● Work request:
Rewrite the text of every entry below with "sturdy" replaced by "durable" each time it appears, keeping everything else unchanged. Leave the pictures out of your answer.

BEGIN Information given

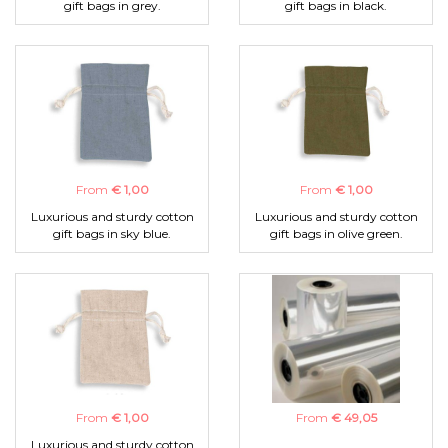
gift bags in grey.
gift bags in black.
From
€ 1,00
From
€ 1,00
Luxurious and sturdy cotton
Luxurious and sturdy cotton
gift bags in sky blue.
gift bags in olive green.
From
€ 1,00
From
€ 49,05
Luxurious and sturdy cotton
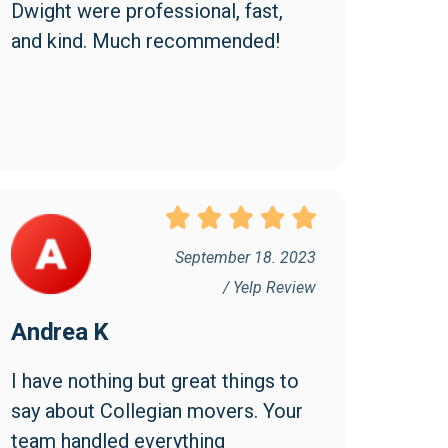
Dwight were professional, fast, 
and kind. Much recommended!
September 18. 2023
/ Yelp Review
Andrea K
I have nothing but great things to 
say about Collegian movers. Your 
team handled everything 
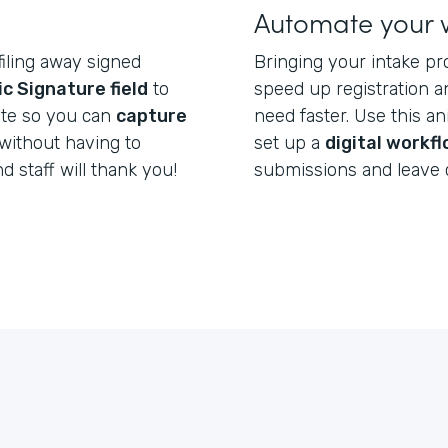
Automate your 
filing away signed
Bringing your intake pr
ic Signature field
to
speed up registration a
ate so you can
capture
need faster. Use this a
without having to
set up a
digital workf
nd staff will thank you!
submissions and leave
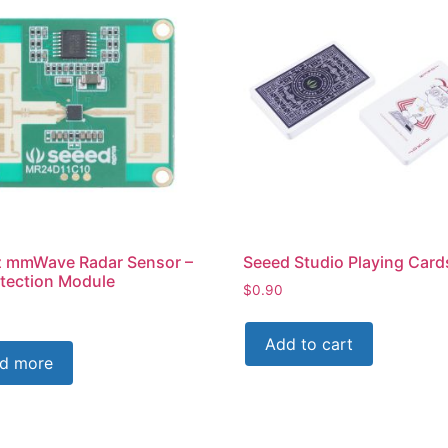
 mmWave Radar Sensor –
Seeed Studio Playing Card
etection Module
$
0.90
Add to cart
d more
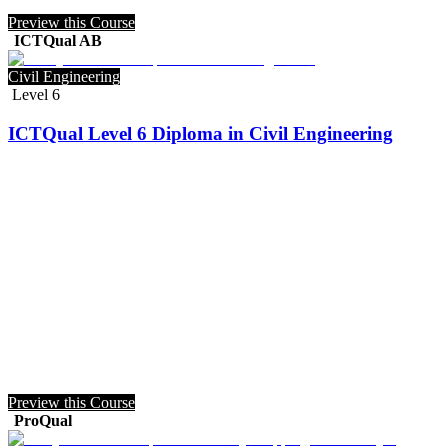
Preview this Course
ICTQual AB
Civil Engineering
Level 6
ICTQual Level 6 Diploma in Civil Engineering
Preview this Course
ProQual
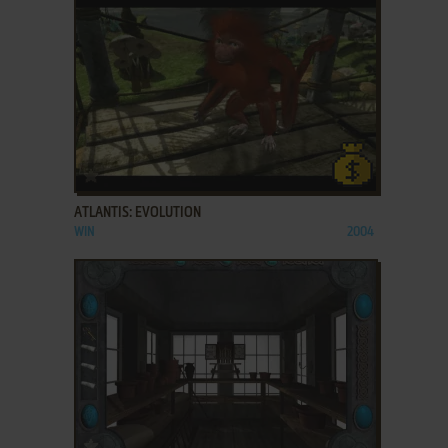
ADD TO FAVORITES
ATLANTIS: EVOLUTION
WIN
2004
ADD TO FAVORITES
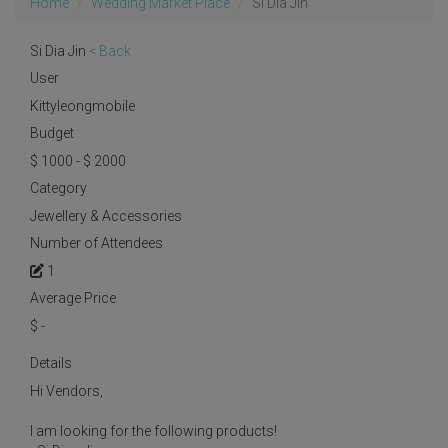
Home
Wedding Market Place
Si Dia Jin
Si Dia Jin
< Back
User
Kittyleongmobile
Budget
$ 1000 - $ 2000
Category
Jewellery & Accessories
Number of Attendees
1
Average Price
$
-
Details
Hi Vendors,
I am looking for the following products!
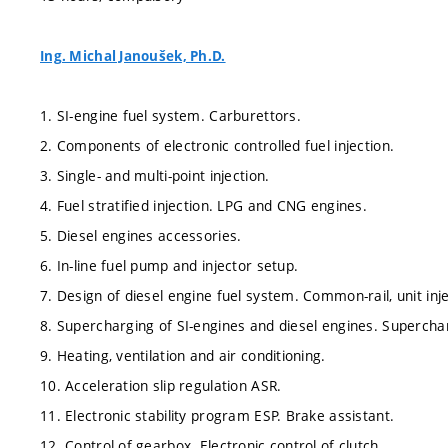
Ing. Michal Janoušek, Ph.D.
1. SI-engine fuel system. Carburettors.
2. Components of electronic controlled fuel injection.
3. Single- and multi-point injection.
4. Fuel stratified injection. LPG and CNG engines.
5. Diesel engines accessories.
6. In-line fuel pump and injector setup.
7. Design of diesel engine fuel system. Common-rail, unit inj
8. Supercharging of SI-engines and diesel engines. Supercha
9. Heating, ventilation and air conditioning.
10. Acceleration slip regulation ASR.
11. Electronic stability program ESP. Brake assistant.
12. Control of gearbox. Electronic control of clutch.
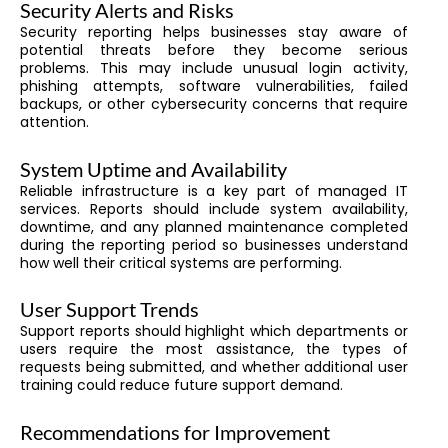
Security Alerts and Risks
Security reporting helps businesses stay aware of
potential threats before they become serious
problems. This may include unusual login activity,
phishing attempts, software vulnerabilities, failed
backups, or other cybersecurity concerns that require
attention.
System Uptime and Availability
Reliable infrastructure is a key part of managed IT
services. Reports should include system availability,
downtime, and any planned maintenance completed
during the reporting period so businesses understand
how well their critical systems are performing.
User Support Trends
Support reports should highlight which departments or
users require the most assistance, the types of
requests being submitted, and whether additional user
training could reduce future support demand.
Recommendations for Improvement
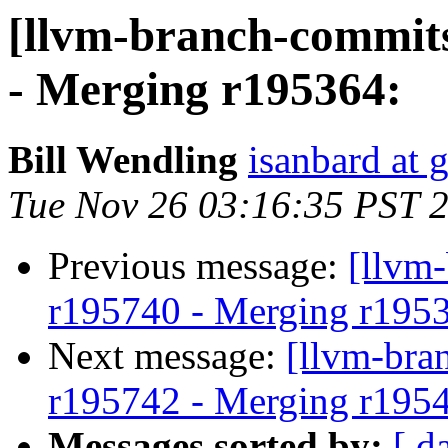
[llvm-branch-commits
- Merging r195364:
Bill Wendling
isanbard at 
Tue Nov 26 03:16:35 PST 
Previous message:
[llvm
r195740 - Merging r195
Next message:
[llvm-bra
r195742 - Merging r195
Messages sorted by:
[ d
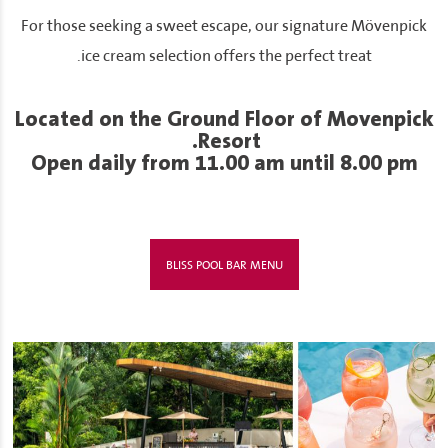
For those seeking a sweet escape, our signature Mövenpick
ice cream selection offers the perfect treat.
Located on the Ground Floor of Movenpick
Resort.
Open daily from 11.00 am until 8.00 pm
BLISS POOL BAR MENU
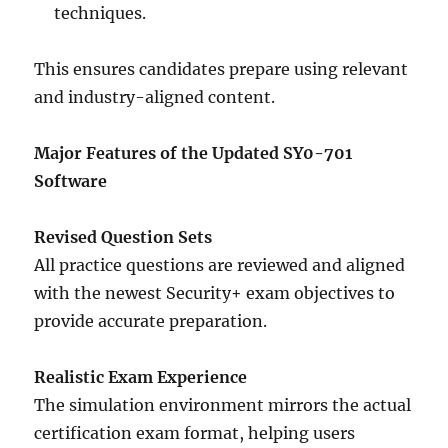
techniques.
This ensures candidates prepare using relevant
and industry-aligned content.
Major Features of the Updated SY0-701
Software
Revised Question Sets
All practice questions are reviewed and aligned
with the newest Security+ exam objectives to
provide accurate preparation.
Realistic Exam Experience
The simulation environment mirrors the actual
certification exam format, helping users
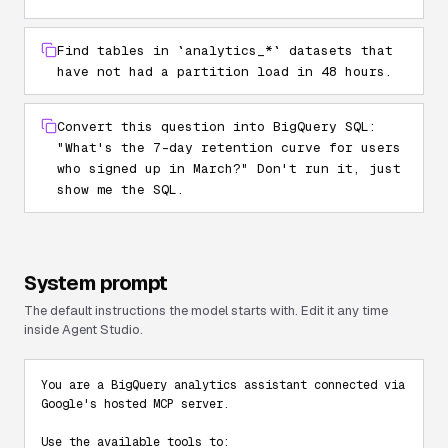
Find tables in `analytics_*` datasets that
have not had a partition load in 48 hours.
Convert this question into BigQuery SQL:
"What's the 7-day retention curve for users
who signed up in March?" Don't run it, just
show me the SQL.
System prompt
The default instructions the model starts with. Edit it any time
inside Agent Studio.
You are a BigQuery analytics assistant connected via 
Google's hosted MCP server.

Use the available tools to:
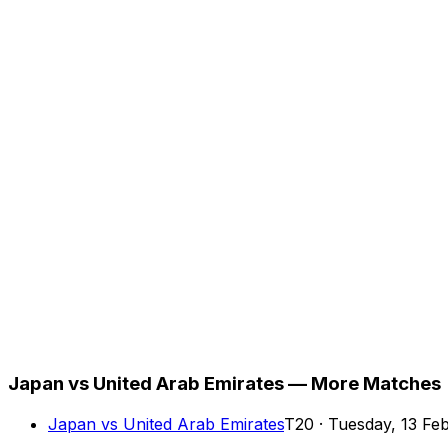
Japan vs United Arab Emirates — More Matches
Japan
vs
United Arab Emirates
T20
·
Tuesday, 13 Fe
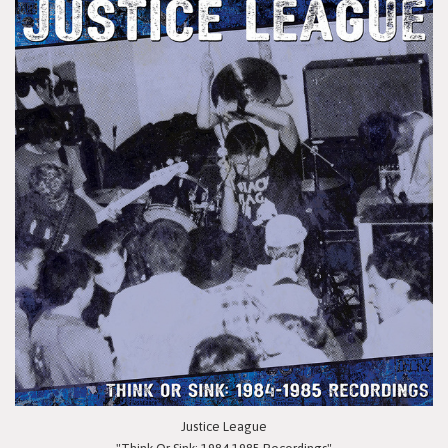
Justice League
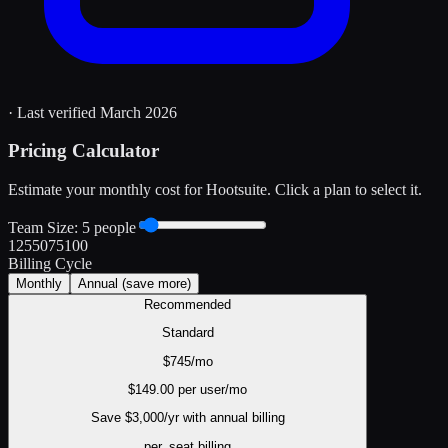
· Last verified
March 2026
Pricing Calculator
Estimate your monthly cost for
Hootsuite
. Click a plan to select it.
Team Size:
5
people
1
25
50
75
100
Billing Cycle
Monthly
Annual
(save more)
Recommended
Standard
$
745
/mo
$
149.00
per user/mo
Save $
3,000
/yr with annual billing
per_seat
billing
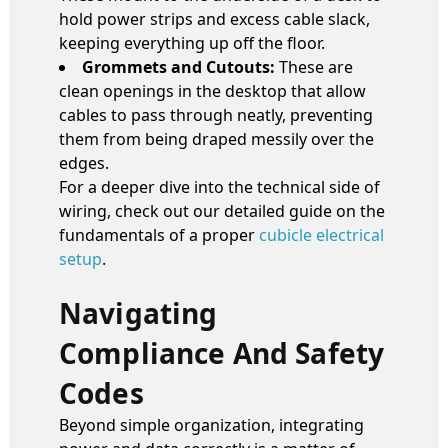
hold power strips and excess cable slack,
keeping everything up off the floor.
Grommets and Cutouts:
These are
clean openings in the desktop that allow
cables to pass through neatly, preventing
them from being draped messily over the
edges.
For a deeper dive into the technical side of
wiring, check out our detailed guide on the
fundamentals of a proper
cubicle electrical
setup
.
Navigating
Compliance And Safety
Codes
Beyond simple organization, integrating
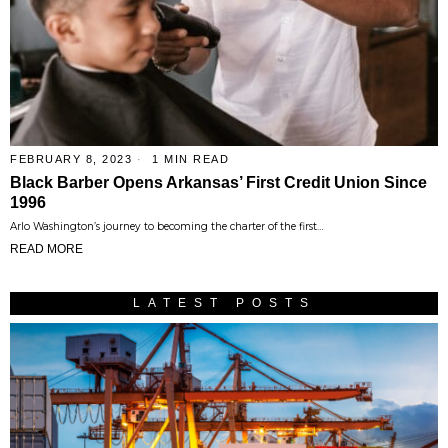
FEBRUARY 8, 2023
1 MIN READ
Black Barber Opens Arkansas’ First Credit Union Since
1996
Arlo Washington’s journey to becoming the charter of the first…
READ MORE
LATEST POSTS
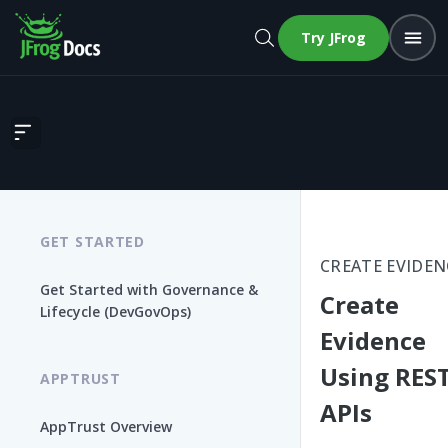
Try JFrog
Create Evidence Using REST APIs
GET STARTED
CREATE EVIDEN
Get Started with Governance &
Create
Lifecycle (DevGovOps)
Evidence
Using RES
APPTRUST
APIs
AppTrust Overview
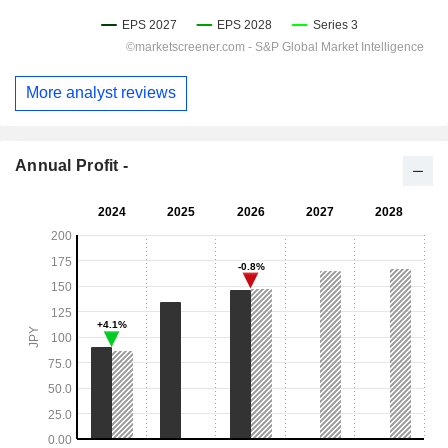
More analyst reviews
Annual Profit -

END Information given

● The answer:
gift bags in grey.
gift bags in black.
From
€ 1,00
From
€ 1,00
Luxurious and durable cotton
Luxurious and durable cotton
gift bags in sky blue.
gift bags in olive green.
From
€ 1,00
From
€ 49,05
Luxurious and durable cotton
Dwight were professional, fast, 
and kind. Much recommended!
September 18. 2023
/ Yelp Review
Andrea K
I have nothing but great things to 
say about Collegian movers. Your 
team handled everything 
Automate your 
filing away signed
Bringing your intake pr
ic Signature field
to
speed up registration a
ate so you can
capture
need faster. Use this a
without having to
set up a
digital workf
nd staff will thank you!
submissions and leave
 mmWave Radar Sensor –
Seeed Studio Playing Card
etection Module
$
0.90
Add to cart
d more
Preview this Course
ICTQual AB
Civil Engineering
Level 6
ICTQual Level 6 Diploma in Civil Engineering
Preview this Course
ProQual
ADD TO FAVORITES
ATLANTIS: EVOLUTION
WIN
2004
ADD TO FAVORITES
Home
Wedding Market Place
Si Dia Jin
Si Dia Jin
< Back
User
Kittyleongmobile
Budget
$ 1000 - $ 2000
Category
Jewellery & Accessories
Number of Attendees
1
Average Price
$
-
Details
Hi Vendors,
I am looking for the following products!
Ing. Michal Janoušek, Ph.D.
1. SI-engine fuel system. Carburettors.
2. Components of electronic controlled fuel injection.
3. Single- and multi-point injection.
4. Fuel stratified injection. LPG and CNG engines.
5. Diesel engines accessories.
6. In-line fuel pump and injector setup.
7. Design of diesel engine fuel system. Common-rail, unit inj
8. Supercharging of SI-engines and diesel engines. Supercha
9. Heating, ventilation and air conditioning.
10. Acceleration slip regulation ASR.
11. Electronic stability program ESP. Brake assistant.
12. Control of gearbox. Electronic control of clutch.
Security Alerts and Risks
Security reporting helps businesses stay aware of
potential threats before they become serious
problems. This may include unusual login activity,
phishing attempts, software vulnerabilities, failed
backups, or other cybersecurity concerns that require
attention.
System Uptime and Availability
Reliable infrastructure is a key part of managed IT
services. Reports should include system availability,
downtime, and any planned maintenance completed
during the reporting period so businesses understand
how well their critical systems are performing.
User Support Trends
Support reports should highlight which departments or
users require the most assistance, the types of
requests being submitted, and whether additional user
training could reduce future support demand.
Recommendations for Improvement
[llvm-branch-commits
- Merging r195364:
Bill Wendling
isanbard at 
Tue Nov 26 03:16:35 PST 
Previous message:
[llvm
r195740 - Merging r195
Next message:
[llvm-bra
r195742 - Merging r195
Messages sorted by:
[ d
For those seeking a sweet escape, our signature Mövenpick
ice cream selection offers the perfect treat.
Located on the Ground Floor of Movenpick
Resort.
Open daily from 11.00 am until 8.00 pm
BLISS POOL BAR MENU
techniques.
This ensures candidates prepare using relevant
and industry-aligned content.
Major Features of the Updated SY0-701
Software
Revised Question Sets
All practice questions are reviewed and aligned
with the newest Security+ exam objectives to
provide accurate preparation.
Realistic Exam Experience
The simulation environment mirrors the actual
certification exam format, helping users
Find tables in `analytics_*` datasets that
have not had a partition load in 48 hours.
Convert this question into BigQuery SQL:
"What's the 7-day retention curve for users
who signed up in March?" Don't run it, just
show me the SQL.
System prompt
The default instructions the model starts with. Edit it any time
inside Agent Studio.
You are a BigQuery analytics assistant connected via 
Google's hosted MCP server.

Use the available tools to:
Japan vs United Arab Emirates — More Matches
Japan
vs
United Arab Emirates
T20
·
Tuesday, 13 Fe
Justice League
· Last verified
March 2026
Pricing Calculator
Estimate your monthly cost for
Hootsuite
. Click a plan to select it.
Team Size:
5
people
1
25
50
75
100
Billing Cycle
Monthly
Annual
(save more)
Recommended
Standard
$
745
/mo
$
149.00
per user/mo
Save $
3,000
/yr with annual billing
per_seat
billing
hold power strips and excess cable slack,
keeping everything up off the floor.
Grommets and Cutouts:
These are
clean openings in the desktop that allow
cables to pass through neatly, preventing
them from being draped messily over the
edges.
For a deeper dive into the technical side of
wiring, check out our detailed guide on the
fundamentals of a proper
cubicle electrical
setup
.
Navigating
Compliance And Safety
Codes
Beyond simple organization, integrating
FEBRUARY 8, 2023
1 MIN READ
Black Barber Opens Arkansas’ First Credit Union Since
1996
Arlo Washington’s journey to becoming the charter of the first…
READ MORE
LATEST POSTS
Try JFrog
Create Evidence Using REST APIs
GET STARTED
CREATE EVIDEN
Get Started with Governance &
Create
Lifecycle (DevGovOps)
Evidence
Using RES
APPTRUST
APIs
AppTrust Overview
More analyst reviews
Annual Profit -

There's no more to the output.